44139-4067...what's the 4067 all about?
The zip+4 system further narrows down your address to the street and sometimes what part of the street to make it easier for the post office to sort your mail.
Todd beat me to it. You can lookup a Zip+4 address just by your street number and street so obviously there is a method to this madness but I am not familiar with that stuff.
It's just to make it easier for those lazy mailmen!
From the USPS website:
Why are ZIP+4 Codes used?
In 1983, the Postal Service began using an expanded ZIP Code called "ZIP+4." A ZIP+4 Code consists of the original 5-digit ZIP Code plus a 4-digit add-on code. The 4-digit add-on number identifies a geographic segment within the 5-digit delivery area, such as a city block, office building, individual high-volume receiver of mail, or any other unit that would aid efficient mail sorting and delivery.

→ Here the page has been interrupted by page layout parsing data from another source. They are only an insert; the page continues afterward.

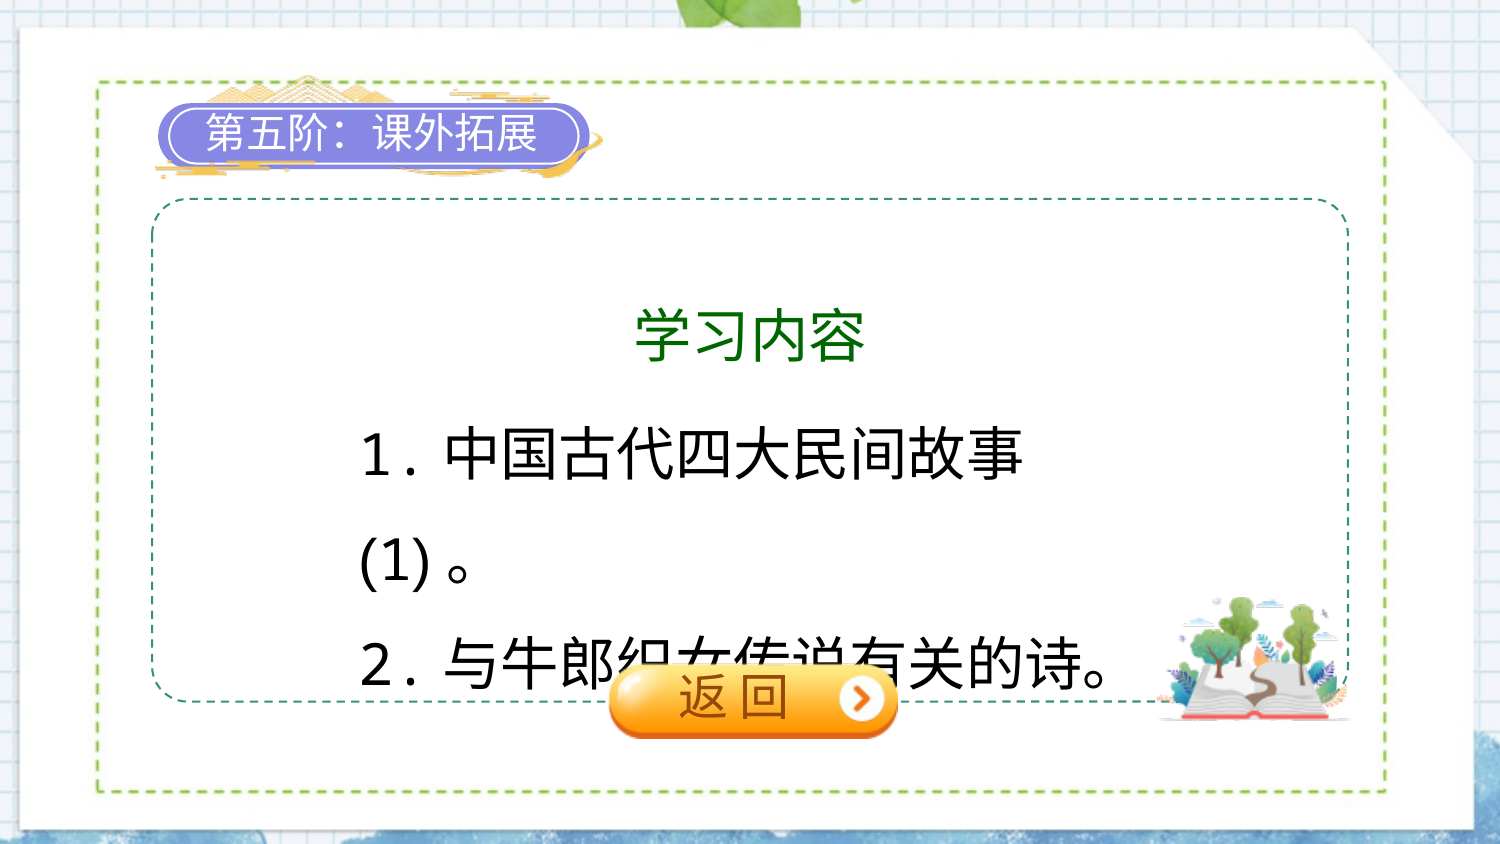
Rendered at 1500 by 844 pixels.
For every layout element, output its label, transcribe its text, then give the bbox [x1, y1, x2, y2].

picture [0, 0, 1500, 844]
text_box [151, 197, 1350, 703]
text_box 1.中国古代四大民间故事(1)。 2.与牛郎织女传说有关的诗。 [343, 374, 1157, 705]
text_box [602, 651, 898, 739]
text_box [155, 75, 603, 179]
text_box 学习内容 [436, 271, 1064, 374]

What I hate are online order forms which have not accommodated the extra 4 digits and are locked to 5 spaces. It totally goes against the concept of trying to help the postal system be more efficient.
I've been told by one of my mail-sorter friends, that the +4 slows down mail delivery for the average, low-volume citizen. Something about being routed through a different system.
It helps the government know which "Happy Camp" to send you to in the event of the next civil war.
fine work everyone, i love htf
The first two digits can signify your region, i.e. 07 is north jersey while 08 is south jersey so you can tell the region/state by the first two digits.
And of course, there is the USPS Zip lookup utility here:
Technically, all you need to mail something is the nine-digit zip.
At least it used to work. Back when they first implemented it, I sent a test letter to a friend and only put the Zip+4 on the front of the envelope. It got to it's destination with no discernable delay.
When I had a P.O. Box, the +4 digit was the same as my box number.